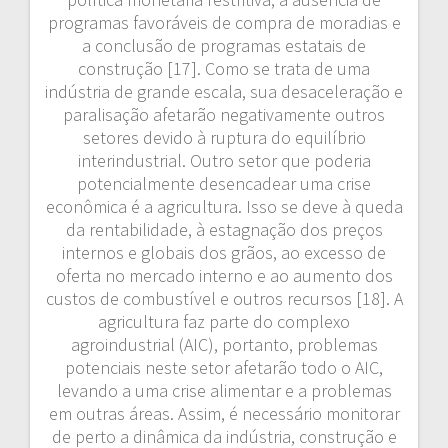
programas favoráveis de compra de moradias e
a conclusão de programas estatais de
construção [17]. Como se trata de uma
indústria de grande escala, sua desaceleração e
paralisação afetarão negativamente outros
setores devido à ruptura do equilíbrio
interindustrial. Outro setor que poderia
potencialmente desencadear uma crise
econômica é a agricultura. Isso se deve à queda
da rentabilidade, à estagnação dos preços
internos e globais dos grãos, ao excesso de
oferta no mercado interno e ao aumento dos
custos de combustível e outros recursos [18]. A
agricultura faz parte do complexo
agroindustrial (AIC), portanto, problemas
potenciais neste setor afetarão todo o AIC,
levando a uma crise alimentar e a problemas
em outras áreas. Assim, é necessário monitorar
de perto a dinâmica da indústria, construção e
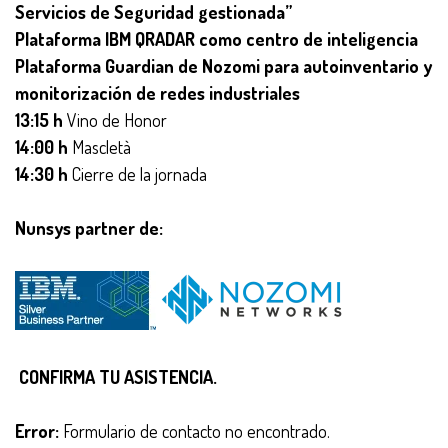
Servicios de Seguridad gestionada
”
Plataforma IBM QRADAR como centro de inteligencia
Plataforma Guardian de Nozomi para autoinventario y
monitorización de redes industriales
13:15 h
Vino de Honor
14:00 h
Mascletà
14:30 h
Cierre de la jornada
Nunsys partner de:
CONFIRMA TU ASISTENCIA.
Error:
Formulario de contacto no encontrado.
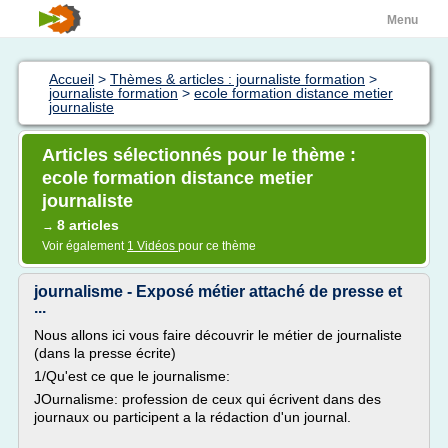
Menu
Accueil
>
Thèmes & articles : journaliste formation
>
journaliste formation
>
ecole formation distance metier
journaliste
Articles sélectionnés pour le thème :
ecole formation distance metier
journaliste
8 articles
→
Voir également
1 Vidéos
pour ce thème
journalisme - Exposé métier attaché de presse et
...
Nous allons ici vous faire découvrir le métier de journaliste
(dans la presse écrite)
1/Qu'est ce que le journalisme:
JOurnalisme: profession de ceux qui écrivent dans des
journaux ou participent a la rédaction d'un journal.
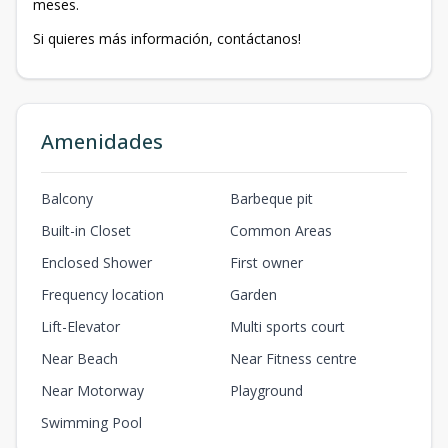
meses.
Si quieres más información, contáctanos!
Amenidades
Balcony
Barbeque pit
Built-in Closet
Common Areas
Enclosed Shower
First owner
Frequency location
Garden
Lift-Elevator
Multi sports court
Near Beach
Near Fitness centre
Near Motorway
Playground
Swimming Pool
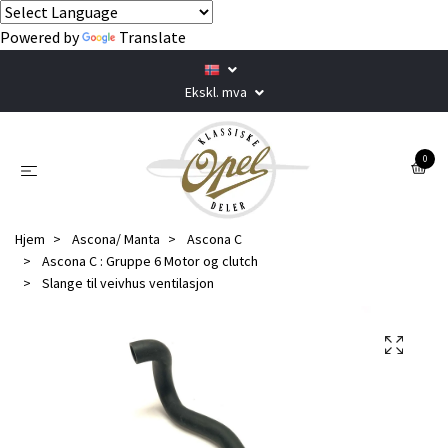
Powered by
Translate
Ekskl. mva
0
Hjem
Ascona/ Manta
Ascona C
Ascona C : Gruppe 6 Motor og clutch
Slange til veivhus ventilasjon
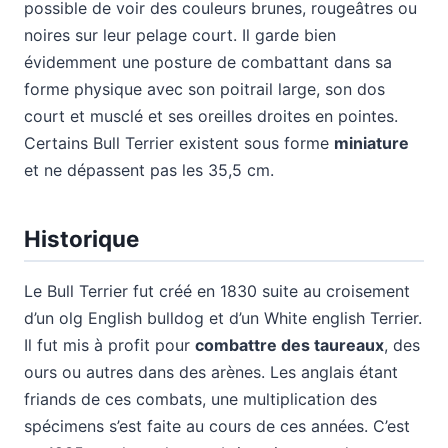
possible de voir des couleurs brunes, rougeâtres ou
noires sur leur pelage court. Il garde bien
évidemment une posture de combattant dans sa
forme physique avec son poitrail large, son dos
court et musclé et ses oreilles droites en pointes.
Certains Bull Terrier existent sous forme
miniature
et ne dépassent pas les 35,5 cm.
Historique
Le Bull Terrier fut créé en 1830 suite au croisement
d’un olg English bulldog et d’un White english Terrier.
Il fut mis à profit pour
combattre des taureaux
, des
ours ou autres dans des arènes. Les anglais étant
friands de ces combats, une multiplication des
spécimens s’est faite au cours de ces années. C’est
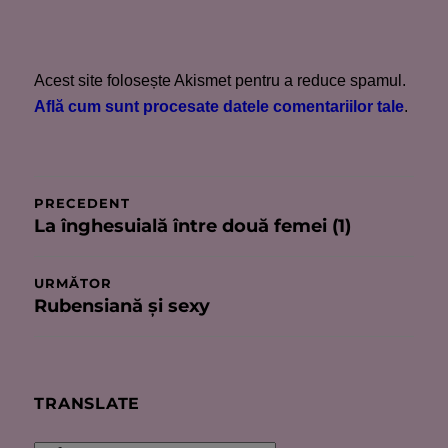
Acest site folosește Akismet pentru a reduce spamul.
Află cum sunt procesate datele comentariilor tale
.
Navigare
PRECEDENT
La înghesuială între două femei (1)
Articolul
în
anterior:
articole
URMĂTOR
Rubensiană şi sexy
Articolul
următor:
TRANSLATE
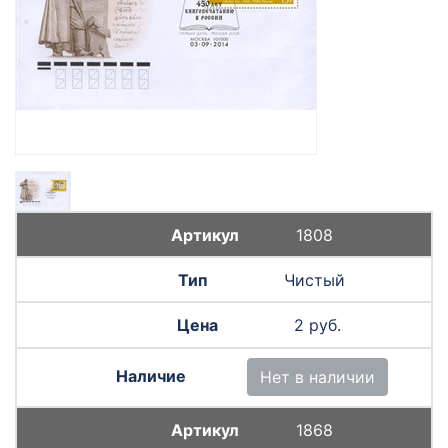
1808
Чистый
2 руб.
Нет в наличии
1868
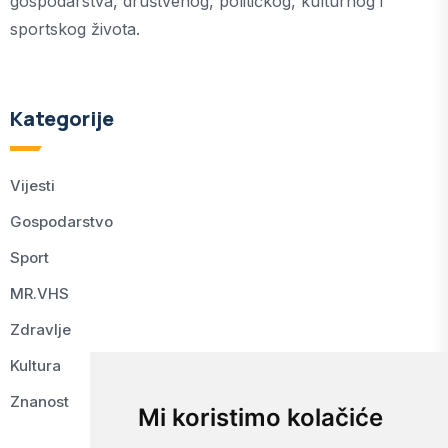
gospodarstva, društvenog, političkog, kulturnog i
sportskog života.
Kategorije
Vijesti
Gospodarstvo
Sport
MR.VHS
Zdravlje
Kultura
Znanost
Mi koristimo kolačiće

┄┄┄┄┄┄

_Exercise brief_
Gather each line from the items above that contains the word "Near", and copy those lines without changes.

_Result_
Near Beach
Near Fitness centre
Near Motorway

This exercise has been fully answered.